Le salut viendra peut-être des biotechnologies. Car si les « big pharmas » ont massivement désinvesti ce champ de la recherche, les travaux se poursuivent dans de petites sociétés. Par exemple chez Novexel : constituée en 2004 à partir des anti-infectieux d'Aventis, elle a été acquise l'an dernier par le britannique AstraZeneca. « Finalement, le pipeline de projets de recherche de Sanofi-Aventis est passé chez AstraZeneca », commente un bon observateur du secteur. Ou chez Cubist, un partenaire américain de Novartis. Ou encore chez Basilea, qui a subi en juin un sévère revers en phase III avec sa molécule ceftobiprole.

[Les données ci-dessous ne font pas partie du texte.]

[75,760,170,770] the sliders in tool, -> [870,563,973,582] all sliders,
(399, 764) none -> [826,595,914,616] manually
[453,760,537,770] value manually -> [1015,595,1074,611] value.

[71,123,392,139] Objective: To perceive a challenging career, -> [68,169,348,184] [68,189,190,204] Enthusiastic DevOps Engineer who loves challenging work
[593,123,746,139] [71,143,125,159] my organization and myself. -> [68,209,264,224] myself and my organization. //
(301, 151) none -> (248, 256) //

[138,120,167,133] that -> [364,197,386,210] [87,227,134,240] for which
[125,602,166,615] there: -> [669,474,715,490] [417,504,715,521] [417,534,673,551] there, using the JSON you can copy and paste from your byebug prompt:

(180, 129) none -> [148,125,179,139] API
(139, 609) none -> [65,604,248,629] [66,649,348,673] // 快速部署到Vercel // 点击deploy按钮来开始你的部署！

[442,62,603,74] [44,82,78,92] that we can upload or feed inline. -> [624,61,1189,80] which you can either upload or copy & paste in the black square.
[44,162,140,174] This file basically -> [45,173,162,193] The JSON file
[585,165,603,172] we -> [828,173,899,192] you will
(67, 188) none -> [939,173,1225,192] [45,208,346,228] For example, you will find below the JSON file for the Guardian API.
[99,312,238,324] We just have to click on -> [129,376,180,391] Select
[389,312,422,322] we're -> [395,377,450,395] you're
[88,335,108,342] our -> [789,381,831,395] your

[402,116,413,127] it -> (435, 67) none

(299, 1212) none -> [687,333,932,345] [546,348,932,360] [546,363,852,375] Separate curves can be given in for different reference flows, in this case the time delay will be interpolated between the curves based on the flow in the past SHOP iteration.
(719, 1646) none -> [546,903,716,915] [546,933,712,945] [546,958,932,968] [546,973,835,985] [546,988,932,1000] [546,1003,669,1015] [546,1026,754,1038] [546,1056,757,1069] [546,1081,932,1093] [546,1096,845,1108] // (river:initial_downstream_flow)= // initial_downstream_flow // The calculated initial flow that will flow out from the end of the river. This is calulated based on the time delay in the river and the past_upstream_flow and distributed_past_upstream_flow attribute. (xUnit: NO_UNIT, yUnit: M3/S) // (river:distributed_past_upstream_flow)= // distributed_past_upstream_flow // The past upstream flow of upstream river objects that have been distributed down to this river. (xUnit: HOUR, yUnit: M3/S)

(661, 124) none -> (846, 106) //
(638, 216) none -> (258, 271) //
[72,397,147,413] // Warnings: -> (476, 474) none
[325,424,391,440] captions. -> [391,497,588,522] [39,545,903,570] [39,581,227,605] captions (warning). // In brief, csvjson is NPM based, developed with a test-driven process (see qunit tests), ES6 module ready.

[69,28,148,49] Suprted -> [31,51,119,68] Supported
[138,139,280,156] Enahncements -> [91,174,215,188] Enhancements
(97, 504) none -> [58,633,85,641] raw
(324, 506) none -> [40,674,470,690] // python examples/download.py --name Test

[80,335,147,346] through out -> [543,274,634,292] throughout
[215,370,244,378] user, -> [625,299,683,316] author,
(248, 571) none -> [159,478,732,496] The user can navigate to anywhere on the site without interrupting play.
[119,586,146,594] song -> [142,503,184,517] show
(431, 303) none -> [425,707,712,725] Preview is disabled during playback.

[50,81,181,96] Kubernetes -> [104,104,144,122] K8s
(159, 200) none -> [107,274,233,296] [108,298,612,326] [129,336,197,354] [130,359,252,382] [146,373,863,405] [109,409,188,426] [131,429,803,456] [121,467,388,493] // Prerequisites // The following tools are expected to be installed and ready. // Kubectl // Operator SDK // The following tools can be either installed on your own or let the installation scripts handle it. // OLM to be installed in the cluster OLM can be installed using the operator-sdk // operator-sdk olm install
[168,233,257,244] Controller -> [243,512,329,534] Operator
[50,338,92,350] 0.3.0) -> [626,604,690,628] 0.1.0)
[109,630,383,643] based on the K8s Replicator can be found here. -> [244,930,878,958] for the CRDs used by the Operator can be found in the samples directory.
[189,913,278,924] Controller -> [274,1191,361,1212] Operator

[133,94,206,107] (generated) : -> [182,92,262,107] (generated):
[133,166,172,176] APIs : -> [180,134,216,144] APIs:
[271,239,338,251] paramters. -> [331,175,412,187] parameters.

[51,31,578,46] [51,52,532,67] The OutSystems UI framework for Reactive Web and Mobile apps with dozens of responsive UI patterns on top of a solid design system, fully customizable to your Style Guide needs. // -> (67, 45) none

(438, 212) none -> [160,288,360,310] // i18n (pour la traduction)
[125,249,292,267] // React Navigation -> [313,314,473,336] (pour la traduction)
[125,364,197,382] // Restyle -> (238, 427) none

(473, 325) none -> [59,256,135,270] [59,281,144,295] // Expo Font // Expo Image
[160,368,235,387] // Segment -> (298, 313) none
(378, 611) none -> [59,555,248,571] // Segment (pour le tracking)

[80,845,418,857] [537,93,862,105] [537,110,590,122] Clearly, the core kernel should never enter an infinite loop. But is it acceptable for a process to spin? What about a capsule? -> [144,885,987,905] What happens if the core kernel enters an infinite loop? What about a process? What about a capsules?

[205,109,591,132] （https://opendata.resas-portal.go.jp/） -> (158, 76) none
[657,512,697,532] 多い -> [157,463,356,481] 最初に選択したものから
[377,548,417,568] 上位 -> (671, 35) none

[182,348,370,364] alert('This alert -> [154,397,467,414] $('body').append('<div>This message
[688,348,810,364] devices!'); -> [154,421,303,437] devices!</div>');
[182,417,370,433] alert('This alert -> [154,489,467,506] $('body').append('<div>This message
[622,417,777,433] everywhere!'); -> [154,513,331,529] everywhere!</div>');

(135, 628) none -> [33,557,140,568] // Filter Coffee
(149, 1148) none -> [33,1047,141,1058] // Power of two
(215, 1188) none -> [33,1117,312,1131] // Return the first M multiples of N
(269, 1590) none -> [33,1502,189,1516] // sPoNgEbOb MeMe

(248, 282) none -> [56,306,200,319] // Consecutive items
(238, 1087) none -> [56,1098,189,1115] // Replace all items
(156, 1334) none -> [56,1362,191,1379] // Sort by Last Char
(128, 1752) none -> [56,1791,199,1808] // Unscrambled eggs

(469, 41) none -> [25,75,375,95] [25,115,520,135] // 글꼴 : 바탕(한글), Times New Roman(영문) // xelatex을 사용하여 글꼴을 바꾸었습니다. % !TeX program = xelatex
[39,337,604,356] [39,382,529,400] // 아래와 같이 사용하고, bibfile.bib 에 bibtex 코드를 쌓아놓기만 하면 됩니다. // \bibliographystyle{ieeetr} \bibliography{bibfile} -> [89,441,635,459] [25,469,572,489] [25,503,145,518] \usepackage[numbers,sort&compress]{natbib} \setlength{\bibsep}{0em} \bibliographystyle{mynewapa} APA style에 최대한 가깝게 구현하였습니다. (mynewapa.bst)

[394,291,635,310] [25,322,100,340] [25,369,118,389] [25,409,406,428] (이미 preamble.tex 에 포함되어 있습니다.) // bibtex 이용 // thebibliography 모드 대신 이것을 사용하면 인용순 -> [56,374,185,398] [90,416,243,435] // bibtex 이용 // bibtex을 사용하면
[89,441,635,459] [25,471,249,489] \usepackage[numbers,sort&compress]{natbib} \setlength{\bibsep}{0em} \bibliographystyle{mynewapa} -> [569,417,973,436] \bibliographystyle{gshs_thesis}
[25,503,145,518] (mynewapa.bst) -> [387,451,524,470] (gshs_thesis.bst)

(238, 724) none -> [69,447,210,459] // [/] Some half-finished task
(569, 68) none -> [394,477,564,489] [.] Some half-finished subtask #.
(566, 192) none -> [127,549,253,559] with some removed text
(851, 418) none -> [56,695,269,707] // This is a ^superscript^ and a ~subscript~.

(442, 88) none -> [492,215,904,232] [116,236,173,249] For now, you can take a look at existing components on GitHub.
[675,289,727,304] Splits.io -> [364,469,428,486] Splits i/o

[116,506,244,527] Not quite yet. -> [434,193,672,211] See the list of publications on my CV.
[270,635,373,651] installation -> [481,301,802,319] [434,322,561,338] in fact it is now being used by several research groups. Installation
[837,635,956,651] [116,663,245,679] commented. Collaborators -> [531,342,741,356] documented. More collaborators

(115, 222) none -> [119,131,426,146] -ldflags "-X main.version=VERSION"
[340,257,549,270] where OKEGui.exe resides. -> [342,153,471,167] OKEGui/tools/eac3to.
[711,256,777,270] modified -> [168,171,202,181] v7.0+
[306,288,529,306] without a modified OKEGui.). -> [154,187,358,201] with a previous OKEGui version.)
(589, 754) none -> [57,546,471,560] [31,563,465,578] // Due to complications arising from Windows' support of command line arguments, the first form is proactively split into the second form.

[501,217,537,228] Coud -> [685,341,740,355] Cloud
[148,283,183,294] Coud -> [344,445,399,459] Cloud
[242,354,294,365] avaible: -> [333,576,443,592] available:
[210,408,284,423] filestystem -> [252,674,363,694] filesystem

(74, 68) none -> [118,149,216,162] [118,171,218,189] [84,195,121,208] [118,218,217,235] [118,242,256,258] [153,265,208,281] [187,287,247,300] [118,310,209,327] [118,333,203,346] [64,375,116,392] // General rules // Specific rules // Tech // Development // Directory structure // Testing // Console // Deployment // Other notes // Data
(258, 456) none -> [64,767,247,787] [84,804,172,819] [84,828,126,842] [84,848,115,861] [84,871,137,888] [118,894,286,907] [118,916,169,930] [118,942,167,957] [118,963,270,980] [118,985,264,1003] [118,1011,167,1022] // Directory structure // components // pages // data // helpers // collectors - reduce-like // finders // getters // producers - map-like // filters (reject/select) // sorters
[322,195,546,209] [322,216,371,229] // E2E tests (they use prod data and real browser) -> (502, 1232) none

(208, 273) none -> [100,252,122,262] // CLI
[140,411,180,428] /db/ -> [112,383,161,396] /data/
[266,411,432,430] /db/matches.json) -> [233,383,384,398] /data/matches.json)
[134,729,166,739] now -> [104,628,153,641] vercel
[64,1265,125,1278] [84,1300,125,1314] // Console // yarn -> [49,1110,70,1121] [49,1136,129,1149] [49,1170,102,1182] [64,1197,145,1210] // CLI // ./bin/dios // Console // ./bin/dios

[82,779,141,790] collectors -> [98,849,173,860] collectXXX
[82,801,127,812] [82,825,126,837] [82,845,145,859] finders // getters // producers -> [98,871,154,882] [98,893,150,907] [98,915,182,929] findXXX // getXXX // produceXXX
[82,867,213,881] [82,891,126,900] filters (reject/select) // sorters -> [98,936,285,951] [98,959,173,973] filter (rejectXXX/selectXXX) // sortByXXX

Quant à Sanofi, conscient de son devoir « citoyen », il a réinvesti début 2009 dans une nouvelle unité basée à Toulouse, et explore de nouvelles voies grâce aux partenariats signés avec les biotechs KaloBios et Alopexx. « Nous sommes à un stade très précoce. Notre anticorps développé avec Alopexx est entré en phase I au deuxième trimestre mais il ne pourra pas arriver sur le marché avant 2016-2017 », reconnaît Marc Cluzel, le patron de la recherche de Sanofi-Aventis. Dans le cas de la tuberculose, la sensibilisation au problème de la multirésistance a payé. « Il existe aujourd'hui plusieurs projets en développement, ce qui n'était pas le cas il y a dix ans. Avec le TMC 207 de Johnson & Johnson, on peut espérer une autorisation temporaire d'utilisation d'ici un à deux ans », indique Nicolas Veziris, du laboratoire de bactériologie de la Pitié-Salpêtrière. Il était temps : les cas de tuberculose mutirésistante étaient évalués à 440.000 dans le monde en 2008. Ils ont entraîné la mort de 150.000 personnes, d'après le rapport de l'Organisation mondiale de la santé rendu public cette année.